On Fri, Nov 18, 2011 at 3:41 PM, Ben Hartshorne bhartshorne@wikimedia.orgwrote:
Answering a few questions in one place.
On Fri, Nov 18, 2011 at 10:29 AM, Brion Vibber brion@wikimedia.org wrote:
Hmm... what I'd expect is that if one ES save target database is in read-only, the system should cycle through to the next available one that is working -- the save should then succeed transparently.
Do we not have that sort of write failover logic, or are *all* ES
clusters
getting locked somehow?
The last step of the maintenance was to switch the master for article writes from ms3 to es3. In order to make sure no data is lost during the transition, I marked the master read-only for the duration of the switch. Given that there is only one ES target database to which writes are sent (currently es3), there is nowhere to which to failover. (All slaves run read-only all the time.)

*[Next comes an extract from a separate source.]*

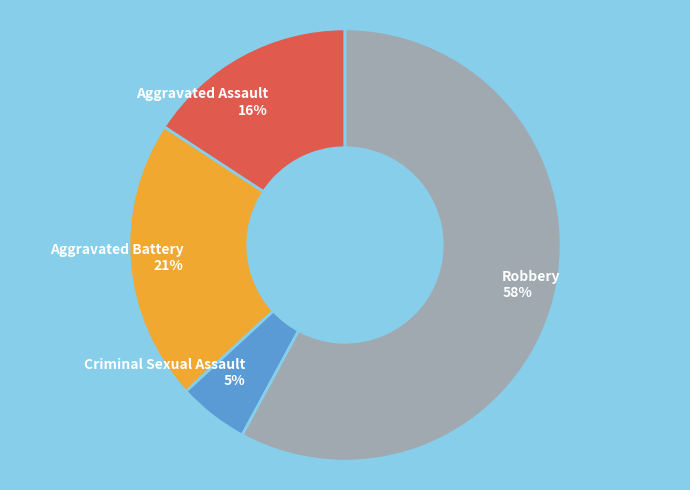

How many segments does this pie chart have?

4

*nod* logical enough. For the future I'd recommend planning a temporary 'holding zone' cluster that would be used only during the changeover -- it would remain read-write while the main ones are being copied.
Then after switching writes to the new targets, the holding zone can go read-only while it gets copied over to the new target, which should go relatively fast.
This would be just another part of the ES system rather than a separate cache, so should remain reasonably robust: if something goes awry with the main copy to the new clusters, you can safely stop: the holding zone will just sits with the old servers and can just keep running like the other ES clusters, unlike some sort of cache which might lose data.
-- brion